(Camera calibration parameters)
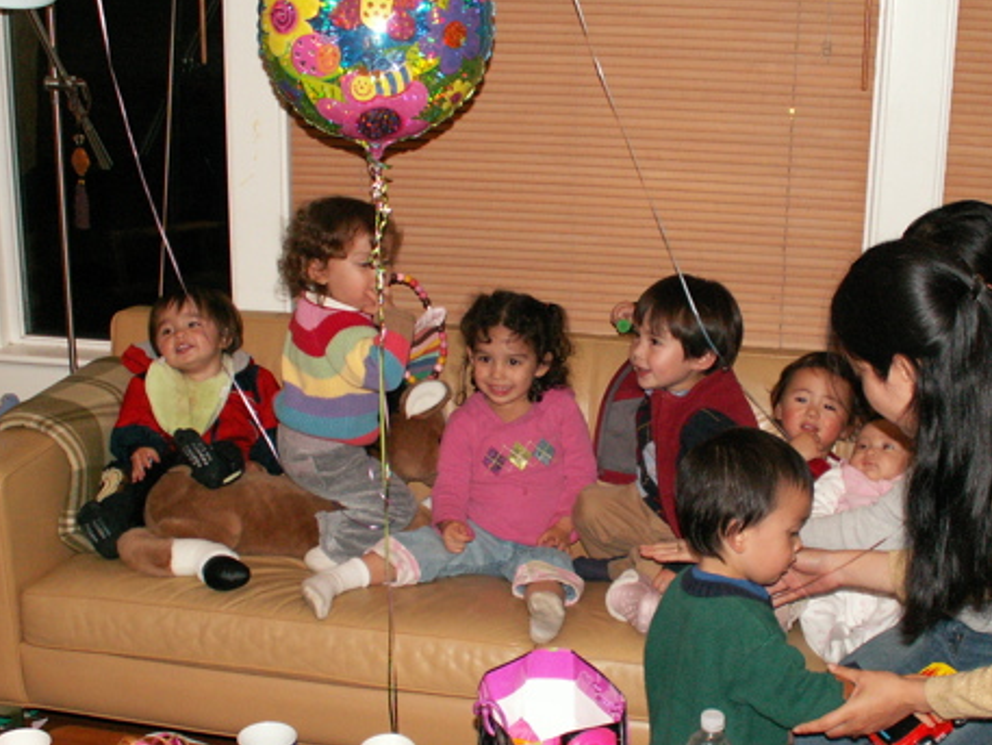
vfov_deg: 29.7
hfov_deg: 38.8
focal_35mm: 49
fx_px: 1405
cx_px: 571
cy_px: 369
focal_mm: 5.86
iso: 160
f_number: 2.8
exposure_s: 1/40
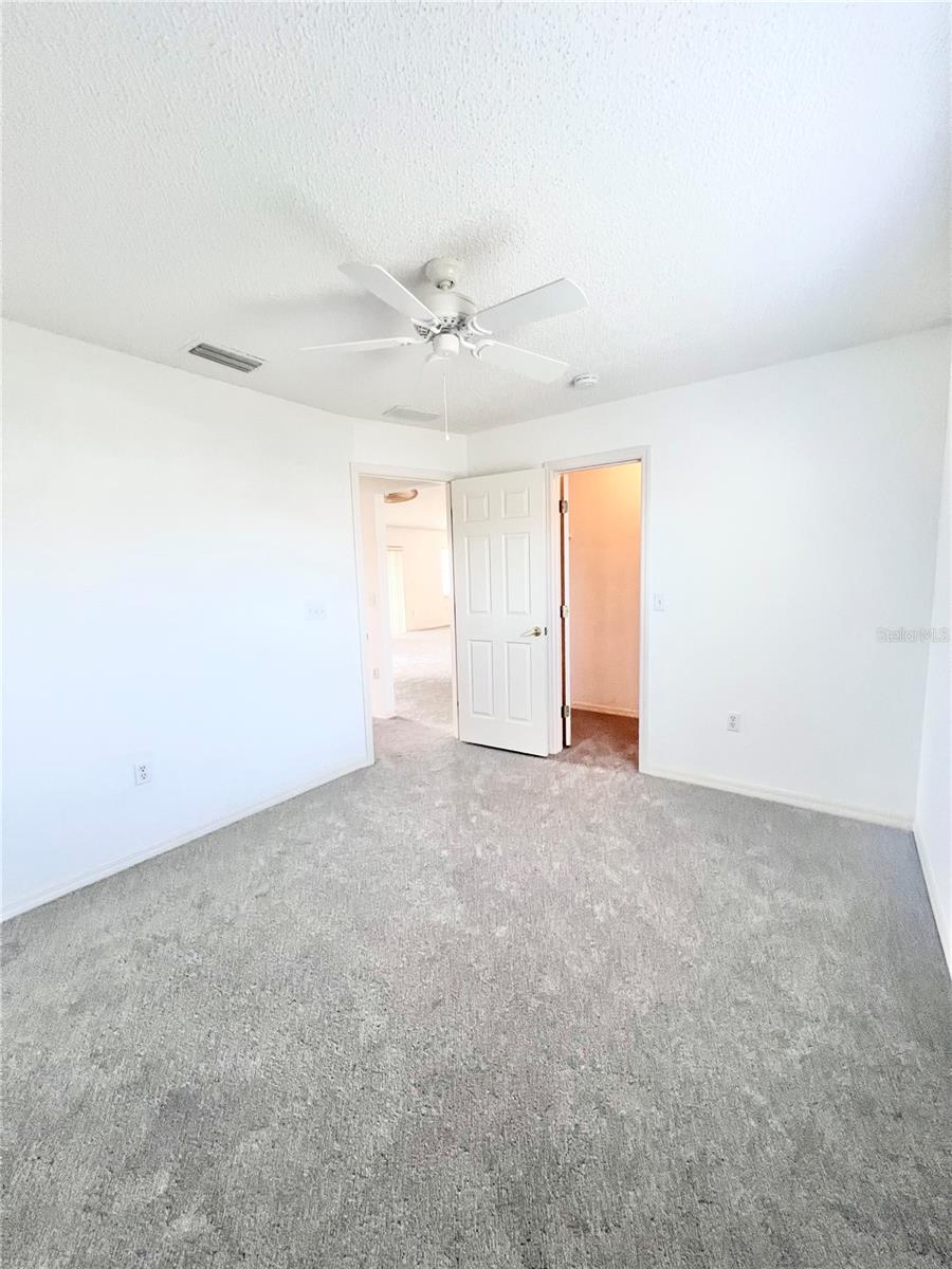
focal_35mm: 13
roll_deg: +1.9
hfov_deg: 89.9
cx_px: 476
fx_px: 477
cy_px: 634
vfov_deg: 106.2
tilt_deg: -7.1
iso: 250
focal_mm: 1.57
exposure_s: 1/120
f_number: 1.8
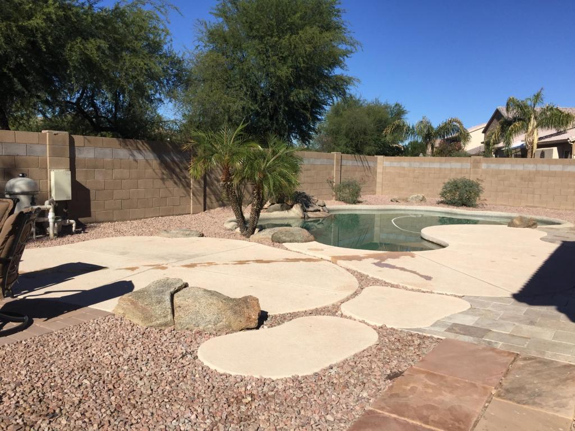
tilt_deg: -5.7
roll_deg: -1.3
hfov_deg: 61.7
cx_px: 288
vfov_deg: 48.2
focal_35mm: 29
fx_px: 482
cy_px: 216
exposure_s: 1/3597
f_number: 2.2
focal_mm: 4.15
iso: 32
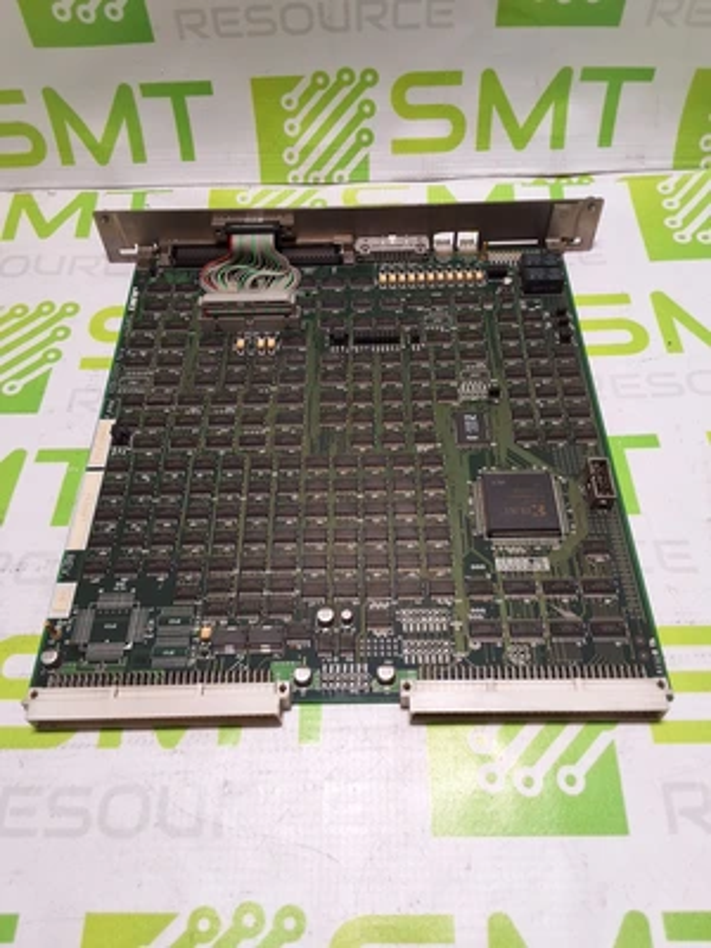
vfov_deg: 63.4
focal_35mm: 28
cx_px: 356
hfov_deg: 49.7
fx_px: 767
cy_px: 474
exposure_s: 1/120
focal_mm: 2.91
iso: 40
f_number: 1.9
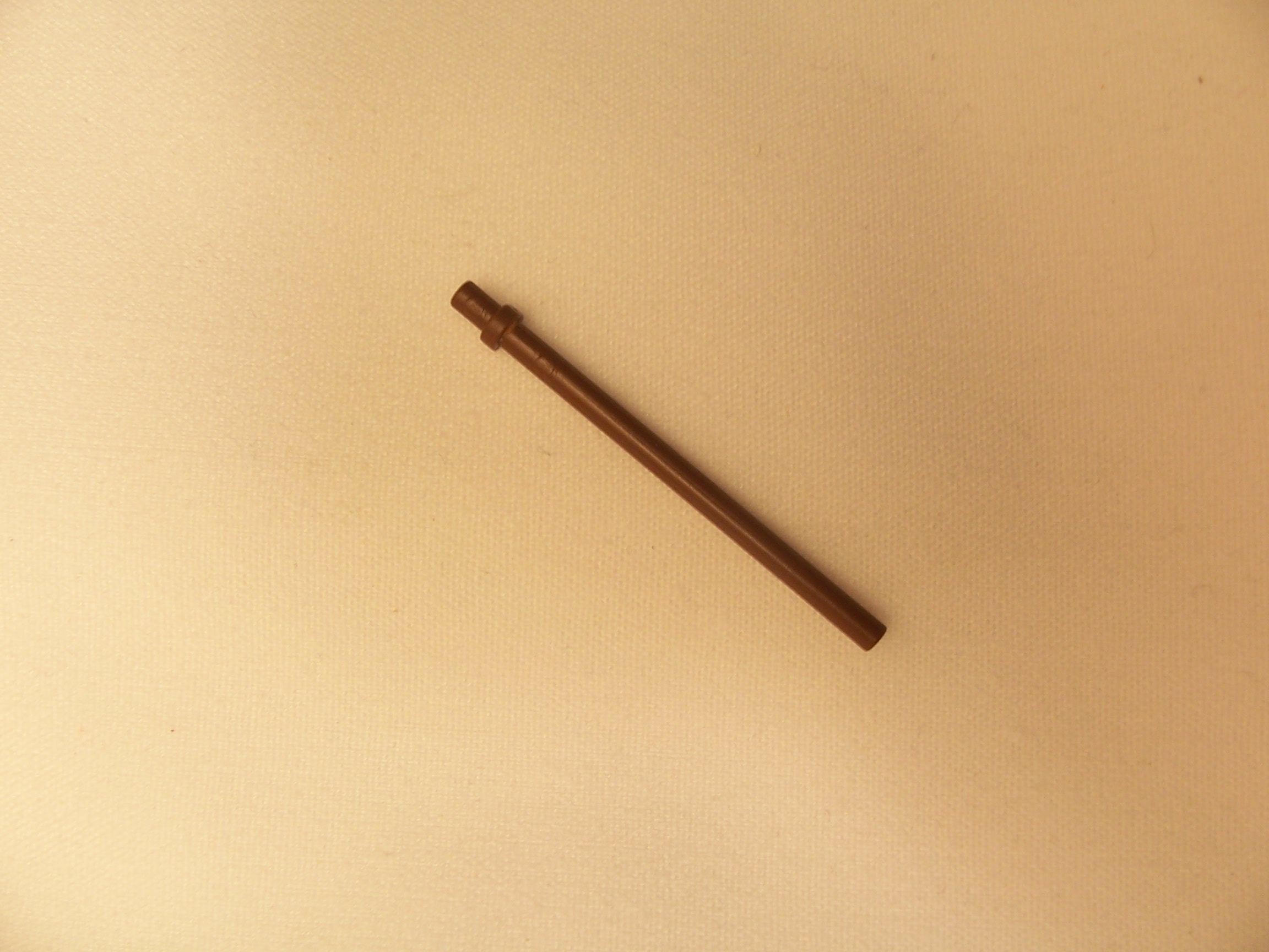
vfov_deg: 40.7
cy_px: 476
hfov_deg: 52.6
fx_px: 1283
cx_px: 634
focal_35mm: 35
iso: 80
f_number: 2.8
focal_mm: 6
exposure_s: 1/30
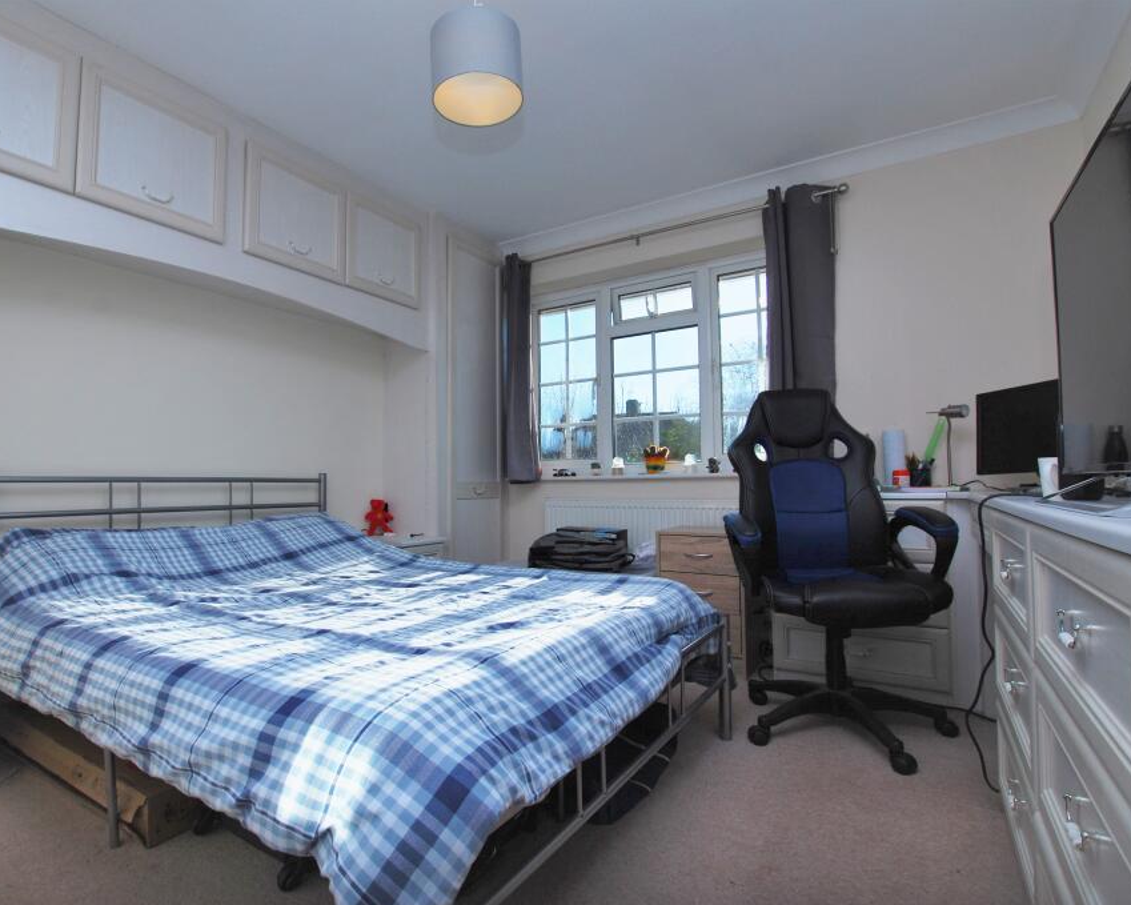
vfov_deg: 77.0
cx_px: 521
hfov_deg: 89.5
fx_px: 569
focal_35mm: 17
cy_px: 455
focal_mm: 10
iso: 100
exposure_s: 1/250
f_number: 8
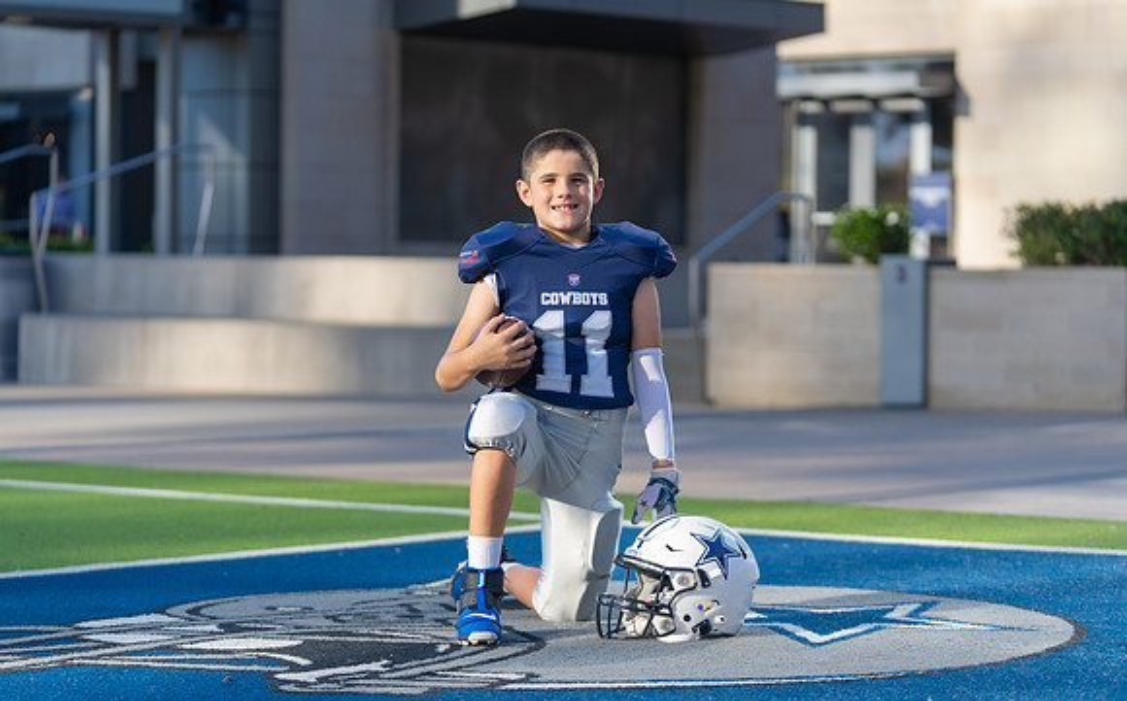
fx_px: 3040
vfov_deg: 13.2
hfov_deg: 21.0
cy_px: 374
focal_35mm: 99
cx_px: 561
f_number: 2.8
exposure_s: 1/640
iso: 100
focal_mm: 96
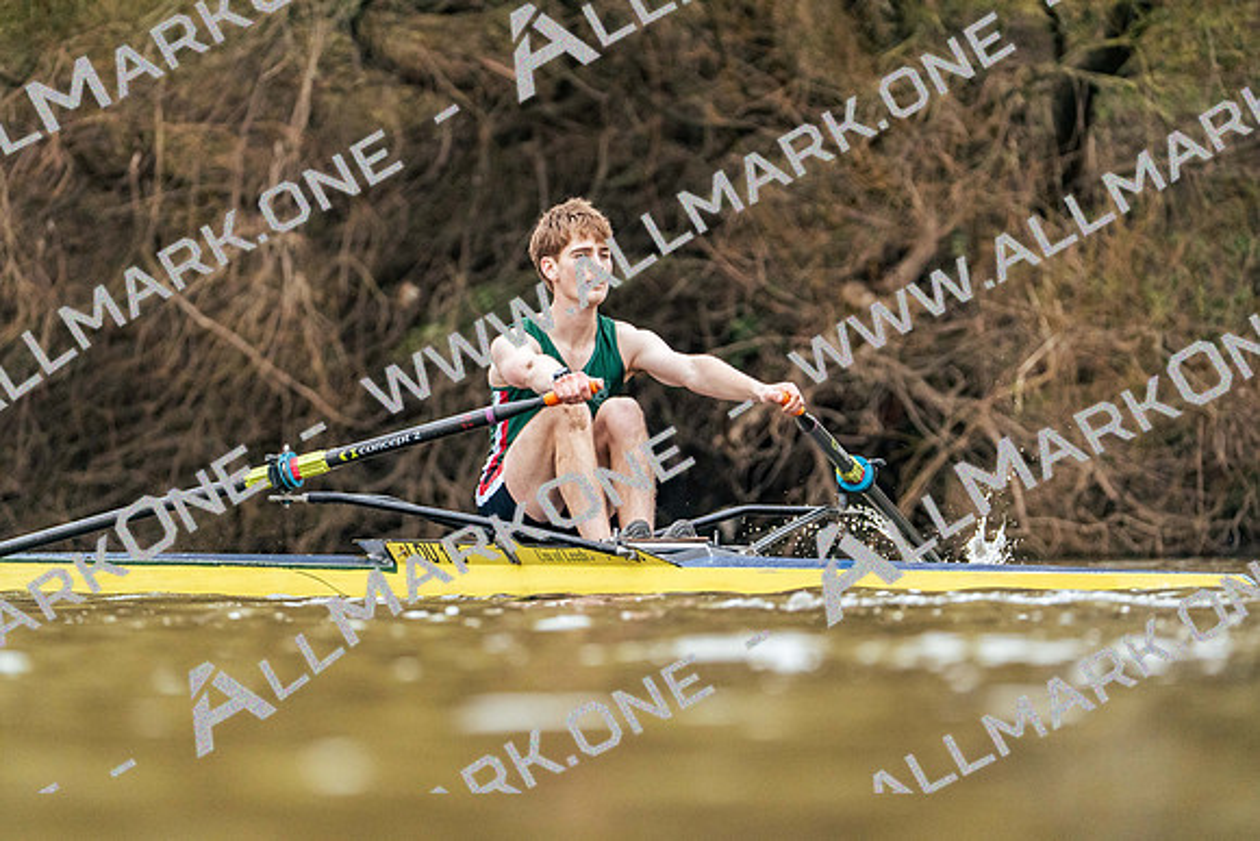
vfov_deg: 3.2
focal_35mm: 430
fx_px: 15053
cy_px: 420
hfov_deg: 4.8
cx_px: 630
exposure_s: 1/1600
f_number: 6.3
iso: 6400
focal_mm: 430
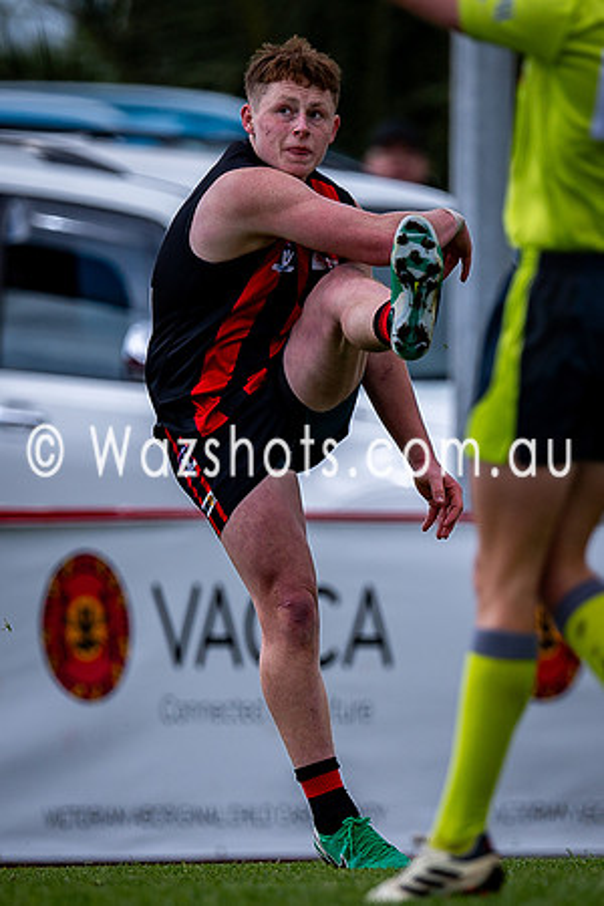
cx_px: 456
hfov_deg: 1.2
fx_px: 29727
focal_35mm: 1181
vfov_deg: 1.7
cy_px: 507
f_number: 4
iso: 180
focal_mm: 500
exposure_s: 1/2000
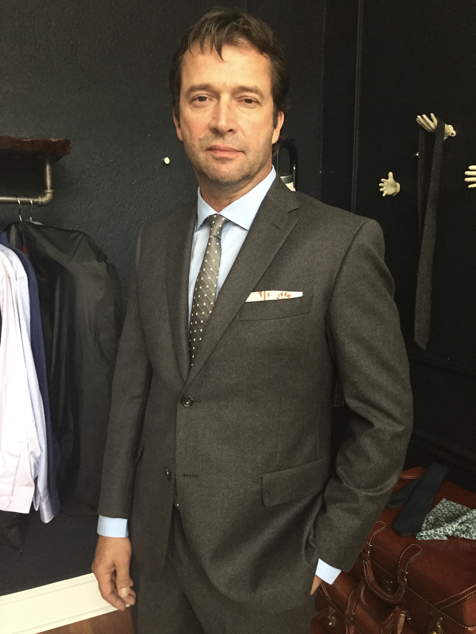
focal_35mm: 29
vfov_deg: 61.7
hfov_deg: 48.2
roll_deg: -0.6
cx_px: 238
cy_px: 317
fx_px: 532
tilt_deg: -9.1
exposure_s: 1/30
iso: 200
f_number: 2.2
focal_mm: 4.15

**What you need to do**
Your copy must start at the line that holds "focal_mm: 10" and end at the last line of the data, both included; it must contain no pictures.

**Problem solution**
focal_mm: 10
iso: 100
exposure_s: 1/250
f_number: 8
fx_px: 3040
vfov_deg: 13.2
hfov_deg: 21.0
cy_px: 374
focal_35mm: 99
cx_px: 561
f_number: 2.8
exposure_s: 1/640
iso: 100
focal_mm: 96
vfov_deg: 3.2
focal_35mm: 430
fx_px: 15053
cy_px: 420
hfov_deg: 4.8
cx_px: 630
exposure_s: 1/1600
f_number: 6.3
iso: 6400
focal_mm: 430
cx_px: 456
hfov_deg: 1.2
fx_px: 29727
focal_35mm: 1181
vfov_deg: 1.7
cy_px: 507
f_number: 4
iso: 180
focal_mm: 500
exposure_s: 1/2000
focal_35mm: 29
vfov_deg: 61.7
hfov_deg: 48.2
roll_deg: -0.6
cx_px: 238
cy_px: 317
fx_px: 532
tilt_deg: -9.1
exposure_s: 1/30
iso: 200
f_number: 2.2
focal_mm: 4.15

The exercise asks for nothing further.